## Task to carry out:
Transcribe the records in full, keeping every word exactly as given.

## Data shown:
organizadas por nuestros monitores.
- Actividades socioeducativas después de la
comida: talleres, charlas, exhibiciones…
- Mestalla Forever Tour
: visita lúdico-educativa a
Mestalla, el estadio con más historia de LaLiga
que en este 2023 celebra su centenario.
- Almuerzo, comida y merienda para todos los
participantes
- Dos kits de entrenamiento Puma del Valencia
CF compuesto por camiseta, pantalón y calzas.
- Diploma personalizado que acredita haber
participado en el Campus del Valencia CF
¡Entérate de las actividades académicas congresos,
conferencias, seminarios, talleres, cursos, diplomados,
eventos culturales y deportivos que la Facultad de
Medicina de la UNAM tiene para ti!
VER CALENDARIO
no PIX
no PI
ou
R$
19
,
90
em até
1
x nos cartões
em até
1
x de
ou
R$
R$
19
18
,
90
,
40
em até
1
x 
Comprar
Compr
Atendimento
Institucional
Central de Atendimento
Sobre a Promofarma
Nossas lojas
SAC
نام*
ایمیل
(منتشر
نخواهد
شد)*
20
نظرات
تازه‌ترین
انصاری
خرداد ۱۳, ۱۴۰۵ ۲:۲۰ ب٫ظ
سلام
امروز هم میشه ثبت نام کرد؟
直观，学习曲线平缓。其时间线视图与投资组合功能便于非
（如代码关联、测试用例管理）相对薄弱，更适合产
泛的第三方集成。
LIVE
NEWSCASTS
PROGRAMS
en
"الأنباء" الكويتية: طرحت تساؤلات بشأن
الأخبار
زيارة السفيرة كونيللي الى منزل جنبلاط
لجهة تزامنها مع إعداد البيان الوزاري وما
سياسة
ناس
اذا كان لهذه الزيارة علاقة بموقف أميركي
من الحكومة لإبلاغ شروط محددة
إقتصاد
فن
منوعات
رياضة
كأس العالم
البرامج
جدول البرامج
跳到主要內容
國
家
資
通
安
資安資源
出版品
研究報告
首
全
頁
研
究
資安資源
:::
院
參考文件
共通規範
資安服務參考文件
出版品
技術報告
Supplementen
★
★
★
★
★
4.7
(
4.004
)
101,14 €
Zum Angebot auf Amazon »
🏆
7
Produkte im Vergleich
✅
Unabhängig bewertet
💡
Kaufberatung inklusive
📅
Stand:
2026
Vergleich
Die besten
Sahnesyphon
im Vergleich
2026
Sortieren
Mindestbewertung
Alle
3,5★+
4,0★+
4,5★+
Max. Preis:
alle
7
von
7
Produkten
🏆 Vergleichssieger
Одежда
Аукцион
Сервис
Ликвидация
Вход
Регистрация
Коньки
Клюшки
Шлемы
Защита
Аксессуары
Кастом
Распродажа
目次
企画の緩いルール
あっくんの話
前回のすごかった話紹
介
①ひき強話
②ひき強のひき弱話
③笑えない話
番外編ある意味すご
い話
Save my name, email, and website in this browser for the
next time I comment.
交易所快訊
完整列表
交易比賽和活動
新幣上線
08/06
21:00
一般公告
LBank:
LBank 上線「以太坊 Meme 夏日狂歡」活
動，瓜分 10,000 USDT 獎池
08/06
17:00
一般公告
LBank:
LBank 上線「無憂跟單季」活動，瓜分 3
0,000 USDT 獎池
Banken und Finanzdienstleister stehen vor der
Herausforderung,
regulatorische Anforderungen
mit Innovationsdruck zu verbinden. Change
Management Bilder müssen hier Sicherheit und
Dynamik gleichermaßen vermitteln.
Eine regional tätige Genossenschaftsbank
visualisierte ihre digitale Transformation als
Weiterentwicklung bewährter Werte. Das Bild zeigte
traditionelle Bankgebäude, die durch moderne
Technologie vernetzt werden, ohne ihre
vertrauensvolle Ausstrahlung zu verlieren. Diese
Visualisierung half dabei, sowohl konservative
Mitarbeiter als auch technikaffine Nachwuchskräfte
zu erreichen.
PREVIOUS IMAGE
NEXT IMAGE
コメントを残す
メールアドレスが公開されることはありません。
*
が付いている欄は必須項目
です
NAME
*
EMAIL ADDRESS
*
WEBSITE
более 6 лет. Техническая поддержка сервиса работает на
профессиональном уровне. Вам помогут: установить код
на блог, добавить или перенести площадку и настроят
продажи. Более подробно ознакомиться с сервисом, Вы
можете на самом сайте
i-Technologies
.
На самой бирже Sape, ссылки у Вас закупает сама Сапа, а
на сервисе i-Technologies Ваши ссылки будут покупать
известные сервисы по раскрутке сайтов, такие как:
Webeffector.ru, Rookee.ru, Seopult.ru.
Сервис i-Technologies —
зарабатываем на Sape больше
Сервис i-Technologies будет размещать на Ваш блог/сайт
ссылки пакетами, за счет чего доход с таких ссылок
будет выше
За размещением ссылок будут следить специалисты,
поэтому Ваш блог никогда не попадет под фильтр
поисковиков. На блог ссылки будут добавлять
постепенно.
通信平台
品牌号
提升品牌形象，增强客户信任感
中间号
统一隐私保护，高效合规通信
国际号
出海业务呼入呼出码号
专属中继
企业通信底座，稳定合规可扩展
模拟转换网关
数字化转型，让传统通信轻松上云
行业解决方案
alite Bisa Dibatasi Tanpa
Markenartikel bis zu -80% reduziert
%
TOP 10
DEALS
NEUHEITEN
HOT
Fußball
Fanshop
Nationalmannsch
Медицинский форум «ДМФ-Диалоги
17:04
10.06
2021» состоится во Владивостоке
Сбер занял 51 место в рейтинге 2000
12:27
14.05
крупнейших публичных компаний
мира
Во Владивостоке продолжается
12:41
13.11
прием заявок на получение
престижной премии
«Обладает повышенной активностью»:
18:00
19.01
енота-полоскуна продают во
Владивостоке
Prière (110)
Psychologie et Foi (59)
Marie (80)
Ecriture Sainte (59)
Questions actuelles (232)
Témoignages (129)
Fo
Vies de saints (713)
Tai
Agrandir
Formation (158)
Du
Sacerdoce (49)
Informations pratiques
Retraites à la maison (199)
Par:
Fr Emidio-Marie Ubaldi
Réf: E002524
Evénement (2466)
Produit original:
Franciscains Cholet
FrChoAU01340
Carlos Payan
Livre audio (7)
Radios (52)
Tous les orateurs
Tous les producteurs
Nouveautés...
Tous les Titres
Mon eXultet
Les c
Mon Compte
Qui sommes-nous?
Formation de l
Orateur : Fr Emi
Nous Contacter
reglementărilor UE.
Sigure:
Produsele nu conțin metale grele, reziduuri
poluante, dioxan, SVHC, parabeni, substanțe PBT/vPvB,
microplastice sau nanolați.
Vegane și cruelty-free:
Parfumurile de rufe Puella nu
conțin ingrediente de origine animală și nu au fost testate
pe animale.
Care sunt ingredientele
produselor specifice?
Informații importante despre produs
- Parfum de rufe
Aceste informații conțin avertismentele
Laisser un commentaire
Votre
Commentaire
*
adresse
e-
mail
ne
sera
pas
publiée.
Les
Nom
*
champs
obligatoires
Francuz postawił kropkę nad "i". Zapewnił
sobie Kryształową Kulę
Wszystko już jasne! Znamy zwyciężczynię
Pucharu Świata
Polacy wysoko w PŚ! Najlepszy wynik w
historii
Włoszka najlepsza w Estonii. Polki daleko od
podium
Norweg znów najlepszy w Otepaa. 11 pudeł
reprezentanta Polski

## Result of the exercise:
organizadas por nuestros monitores.
- Actividades socioeducativas después de la
comida: talleres, charlas, exhibiciones…
- Mestalla Forever Tour
: visita lúdico-educativa a
Mestalla, el estadio con más historia de LaLiga
que en este 2023 celebra su centenario.
- Almuerzo, comida y merienda para todos los
participantes
- Dos kits de entrenamiento Puma del Valencia
CF compuesto por camiseta, pantalón y calzas.
- Diploma personalizado que acredita haber
participado en el Campus del Valencia CF
¡Entérate de las actividades académicas congresos,
conferencias, seminarios, talleres, cursos, diplomados,
eventos culturales y deportivos que la Facultad de
Medicina de la UNAM tiene para ti!
VER CALENDARIO
no PIX
no PI
ou
R$
19
,
90
em até
1
x nos cartões
em até
1
x de
ou
R$
R$
19
18
,
90
,
40
em até
1
x 
Comprar
Compr
Atendimento
Institucional
Central de Atendimento
Sobre a Promofarma
Nossas lojas
SAC
نام*
ایمیل
(منتشر
نخواهد
شد)*
20
نظرات
تازه‌ترین
انصاری
خرداد ۱۳, ۱۴۰۵ ۲:۲۰ ب٫ظ
سلام
امروز هم میشه ثبت نام کرد؟
直观，学习曲线平缓。其时间线视图与投资组合功能便于非
（如代码关联、测试用例管理）相对薄弱，更适合产
泛的第三方集成。
LIVE
NEWSCASTS
PROGRAMS
en
"الأنباء" الكويتية: طرحت تساؤلات بشأن
الأخبار
زيارة السفيرة كونيللي الى منزل جنبلاط
لجهة تزامنها مع إعداد البيان الوزاري وما
سياسة
ناس
اذا كان لهذه الزيارة علاقة بموقف أميركي
من الحكومة لإبلاغ شروط محددة
إقتصاد
فن
منوعات
رياضة
كأس العالم
البرامج
جدول البرامج
跳到主要內容
國
家
資
通
安
資安資源
出版品
研究報告
首
全
頁
研
究
資安資源
:::
院
參考文件
共通規範
資安服務參考文件
出版品
技術報告
Supplementen
★
★
★
★
★
4.7
(
4.004
)
101,14 €
Zum Angebot auf Amazon »
🏆
7
Produkte im Vergleich
✅
Unabhängig bewertet
💡
Kaufberatung inklusive
📅
Stand:
2026
Vergleich
Die besten
Sahnesyphon
im Vergleich
2026
Sortieren
Mindestbewertung
Alle
3,5★+
4,0★+
4,5★+
Max. Preis:
alle
7
von
7
Produkten
🏆 Vergleichssieger
Одежда
Аукцион
Сервис
Ликвидация
Вход
Регистрация
Коньки
Клюшки
Шлемы
Защита
Аксессуары
Кастом
Распродажа
目次
企画の緩いルール
あっくんの話
前回のすごかった話紹
介
①ひき強話
②ひき強のひき弱話
③笑えない話
番外編ある意味すご
い話
Save my name, email, and website in this browser for the
next time I comment.
交易所快訊
完整列表
交易比賽和活動
新幣上線
08/06
21:00
一般公告
LBank:
LBank 上線「以太坊 Meme 夏日狂歡」活
動，瓜分 10,000 USDT 獎池
08/06
17:00
一般公告
LBank:
LBank 上線「無憂跟單季」活動，瓜分 3
0,000 USDT 獎池
Banken und Finanzdienstleister stehen vor der
Herausforderung,
regulatorische Anforderungen
mit Innovationsdruck zu verbinden. Change
Management Bilder müssen hier Sicherheit und
Dynamik gleichermaßen vermitteln.
Eine regional tätige Genossenschaftsbank
visualisierte ihre digitale Transformation als
Weiterentwicklung bewährter Werte. Das Bild zeigte
traditionelle Bankgebäude, die durch moderne
Technologie vernetzt werden, ohne ihre
vertrauensvolle Ausstrahlung zu verlieren. Diese
Visualisierung half dabei, sowohl konservative
Mitarbeiter als auch technikaffine Nachwuchskräfte
zu erreichen.
PREVIOUS IMAGE
NEXT IMAGE
コメントを残す
メールアドレスが公開されることはありません。
*
が付いている欄は必須項目
です
NAME
*
EMAIL ADDRESS
*
WEBSITE
более 6 лет. Техническая поддержка сервиса работает на
профессиональном уровне. Вам помогут: установить код
на блог, добавить или перенести площадку и настроят
продажи. Более подробно ознакомиться с сервисом, Вы
можете на самом сайте
i-Technologies
.
На самой бирже Sape, ссылки у Вас закупает сама Сапа, а
на сервисе i-Technologies Ваши ссылки будут покупать
известные сервисы по раскрутке сайтов, такие как:
Webeffector.ru, Rookee.ru, Seopult.ru.
Сервис i-Technologies —
зарабатываем на Sape больше
Сервис i-Technologies будет размещать на Ваш блог/сайт
ссылки пакетами, за счет чего доход с таких ссылок
будет выше
За размещением ссылок будут следить специалисты,
поэтому Ваш блог никогда не попадет под фильтр
поисковиков. На блог ссылки будут добавлять
постепенно.
通信平台
品牌号
提升品牌形象，增强客户信任感
中间号
统一隐私保护，高效合规通信
国际号
出海业务呼入呼出码号
专属中继
企业通信底座，稳定合规可扩展
模拟转换网关
数字化转型，让传统通信轻松上云
行业解决方案
alite Bisa Dibatasi Tanpa
Markenartikel bis zu -80% reduziert
%
TOP 10
DEALS
NEUHEITEN
HOT
Fußball
Fanshop
Nationalmannsch
Медицинский форум «ДМФ-Диалоги
17:04
10.06
2021» состоится во Владивостоке
Сбер занял 51 место в рейтинге 2000
12:27
14.05
крупнейших публичных компаний
мира
Во Владивостоке продолжается
12:41
13.11
прием заявок на получение
престижной премии
«Обладает повышенной активностью»:
18:00
19.01
енота-полоскуна продают во
Владивостоке
Prière (110)
Psychologie et Foi (59)
Marie (80)
Ecriture Sainte (59)
Questions actuelles (232)
Témoignages (129)
Fo
Vies de saints (713)
Tai
Agrandir
Formation (158)
Du
Sacerdoce (49)
Informations pratiques
Retraites à la maison (199)
Par:
Fr Emidio-Marie Ubaldi
Réf: E002524
Evénement (2466)
Produit original:
Franciscains Cholet
FrChoAU01340
Carlos Payan
Livre audio (7)
Radios (52)
Tous les orateurs
Tous les producteurs
Nouveautés...
Tous les Titres
Mon eXultet
Les c
Mon Compte
Qui sommes-nous?
Formation de l
Orateur : Fr Emi
Nous Contacter
reglementărilor UE.
Sigure:
Produsele nu conțin metale grele, reziduuri
poluante, dioxan, SVHC, parabeni, substanțe PBT/vPvB,
microplastice sau nanolați.
Vegane și cruelty-free:
Parfumurile de rufe Puella nu
conțin ingrediente de origine animală și nu au fost testate
pe animale.
Care sunt ingredientele
produselor specifice?
Informații importante despre produs
- Parfum de rufe
Aceste informații conțin avertismentele
Laisser un commentaire
Votre
Commentaire
*
adresse
e-
mail
ne
sera
pas
publiée.
Les
Nom
*
champs
obligatoires
Francuz postawił kropkę nad "i". Zapewnił
sobie Kryształową Kulę
Wszystko już jasne! Znamy zwyciężczynię
Pucharu Świata
Polacy wysoko w PŚ! Najlepszy wynik w
historii
Włoszka najlepsza w Estonii. Polki daleko od
podium
Norweg znów najlepszy w Otepaa. 11 pudeł
reprezentanta Polski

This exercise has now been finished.